### TEXT SEGMENT
_ _ _ _ _ _ _

Microvascular (Damage to small vessels):
Neuropathy, Nephropathy, retinopathy

Metabolic complications: DKA

111
Q

What are the regulars test carried out for diabetic nephropathy?

A

Annual tests for urinary protein (using albustix) and serum creatinine measurement.
If urinary protein test is -ve, test for microalbuminuria

112
Q

What drug treatment is given to patients with diabetic nephropathy causing proteinuria or established microalbuminuria?

A

Provided there are no CIs TREAT WITH ACEI or ARB

To minimise risk of renal deterioration, BP should careful be controlled

113
Q

What drugs are given to manage painful diabetic neuropathy?

A
  • Duloxetine (amitriptyline or nortriptyline alternative)
  • Monotherapy pregabalin, gabapentin or carbamazepine
  • Tramadol (opioid) can be tried if patient is waiting for assessment if other treatments are unsuccessful
  • Capsaicin 0.075% cream may also have an effect
114
Q

What is the common SE of Capsaicin 0.075% cream?

A

It produces an intense burning sensation during the initial treatment period

115
Q

What drugs are given to relieve mild to moderate diabetic neuropathy?

A

Paracetamol

NSAID e.g. ibuprofen

116
Q

Diabetics patients who are planning to conceive should be prescribed what drug? For how long?

A

Folic acid 5mg as they are at high risk of conceiving a child with a neural tube defect

Before conception and for up to 12 weeks

117
Q

That is the mechanism of action for sulfonylureas?

A

Augment insulin secretion.
Only effective when there is some residual pancreatic beta cell activity present.
During long term admin, they also have an extrapancreatic action.

118
Q

What are the CI and cautions for sulphonylureas?

_ _ _ _ _ _ _

### EXPLORE THE MATERIAL
A) In the diabetes notes, what dose of folic acid is given to diabetic patients planning to conceive?
B) Mark each statement yes or no according to the diabetes notes, quoting the words that decide it: (i) Tramadol is listed as an option for painful diabetic neuropathy. (ii) Urinary protein and serum creatinine are tested every six months in diabetic nephropathy. (iii) Sulfonylureas work even when no pancreatic beta cell activity remains.

### INFORMATION GIVEN
_ _ _ _ _ _ _

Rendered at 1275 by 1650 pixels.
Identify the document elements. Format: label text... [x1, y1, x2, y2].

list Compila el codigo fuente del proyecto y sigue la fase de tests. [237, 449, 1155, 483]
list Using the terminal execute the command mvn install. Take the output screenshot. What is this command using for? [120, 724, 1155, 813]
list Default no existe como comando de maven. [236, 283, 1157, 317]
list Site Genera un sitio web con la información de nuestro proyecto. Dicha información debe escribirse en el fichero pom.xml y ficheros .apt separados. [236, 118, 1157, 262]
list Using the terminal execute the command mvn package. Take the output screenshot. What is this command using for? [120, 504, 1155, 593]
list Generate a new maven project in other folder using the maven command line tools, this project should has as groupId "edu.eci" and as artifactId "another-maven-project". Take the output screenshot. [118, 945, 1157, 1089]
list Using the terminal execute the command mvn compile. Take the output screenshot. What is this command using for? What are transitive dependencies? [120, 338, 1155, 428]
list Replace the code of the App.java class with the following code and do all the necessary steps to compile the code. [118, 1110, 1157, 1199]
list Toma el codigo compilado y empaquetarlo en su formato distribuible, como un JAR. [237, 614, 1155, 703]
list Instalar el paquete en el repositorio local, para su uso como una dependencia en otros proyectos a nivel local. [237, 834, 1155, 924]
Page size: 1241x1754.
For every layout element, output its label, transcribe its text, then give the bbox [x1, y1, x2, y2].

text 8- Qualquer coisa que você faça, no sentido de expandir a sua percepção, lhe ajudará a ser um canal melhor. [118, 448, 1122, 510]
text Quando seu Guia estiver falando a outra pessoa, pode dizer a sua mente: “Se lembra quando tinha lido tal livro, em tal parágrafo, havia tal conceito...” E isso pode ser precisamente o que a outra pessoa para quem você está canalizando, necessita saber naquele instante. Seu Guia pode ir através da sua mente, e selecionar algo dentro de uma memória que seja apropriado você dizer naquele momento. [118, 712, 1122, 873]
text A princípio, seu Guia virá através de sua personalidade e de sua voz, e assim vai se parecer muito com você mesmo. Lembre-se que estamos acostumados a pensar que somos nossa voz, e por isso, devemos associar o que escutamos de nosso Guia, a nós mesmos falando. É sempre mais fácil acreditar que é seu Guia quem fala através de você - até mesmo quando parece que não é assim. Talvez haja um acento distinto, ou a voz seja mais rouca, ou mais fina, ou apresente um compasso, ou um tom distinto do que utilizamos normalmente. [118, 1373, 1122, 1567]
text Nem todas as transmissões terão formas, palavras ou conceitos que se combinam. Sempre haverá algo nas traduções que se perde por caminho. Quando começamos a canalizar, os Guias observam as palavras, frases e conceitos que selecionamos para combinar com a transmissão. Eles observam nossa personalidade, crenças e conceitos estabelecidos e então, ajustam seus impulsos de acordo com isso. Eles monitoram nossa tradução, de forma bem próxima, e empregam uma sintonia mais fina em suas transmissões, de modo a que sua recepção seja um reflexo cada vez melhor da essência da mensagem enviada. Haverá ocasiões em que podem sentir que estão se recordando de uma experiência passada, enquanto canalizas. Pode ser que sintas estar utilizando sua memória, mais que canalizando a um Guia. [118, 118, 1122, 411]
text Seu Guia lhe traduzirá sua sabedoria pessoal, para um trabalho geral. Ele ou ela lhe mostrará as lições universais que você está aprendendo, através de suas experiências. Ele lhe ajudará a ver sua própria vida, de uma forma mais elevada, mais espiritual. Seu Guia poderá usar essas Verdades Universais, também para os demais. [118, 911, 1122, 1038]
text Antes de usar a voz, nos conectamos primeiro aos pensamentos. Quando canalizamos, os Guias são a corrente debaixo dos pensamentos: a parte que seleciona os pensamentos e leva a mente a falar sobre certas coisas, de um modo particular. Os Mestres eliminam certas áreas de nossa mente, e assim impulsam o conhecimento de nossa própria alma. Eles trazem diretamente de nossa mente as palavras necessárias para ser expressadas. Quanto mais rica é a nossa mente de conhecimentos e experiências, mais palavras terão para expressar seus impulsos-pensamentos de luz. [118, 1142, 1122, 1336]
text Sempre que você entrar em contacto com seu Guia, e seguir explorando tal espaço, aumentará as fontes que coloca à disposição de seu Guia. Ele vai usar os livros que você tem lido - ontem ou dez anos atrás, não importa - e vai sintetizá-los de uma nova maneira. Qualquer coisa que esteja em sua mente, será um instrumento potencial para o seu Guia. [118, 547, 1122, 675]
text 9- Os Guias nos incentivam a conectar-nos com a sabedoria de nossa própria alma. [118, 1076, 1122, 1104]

_ _ _ _ _ _ _

### SOLUTION LIST
A) 5mg

B)
(i) Yes: "Tramadol (opioid) can be tried if patient is waiting for assessment if other treatments are unsuccessful"
(ii) No: "Annual tests for urinary protein (using albustix) and serum creatinine measurement."
(iii) No: "Only effective when there is some residual pancreatic beta cell activity present."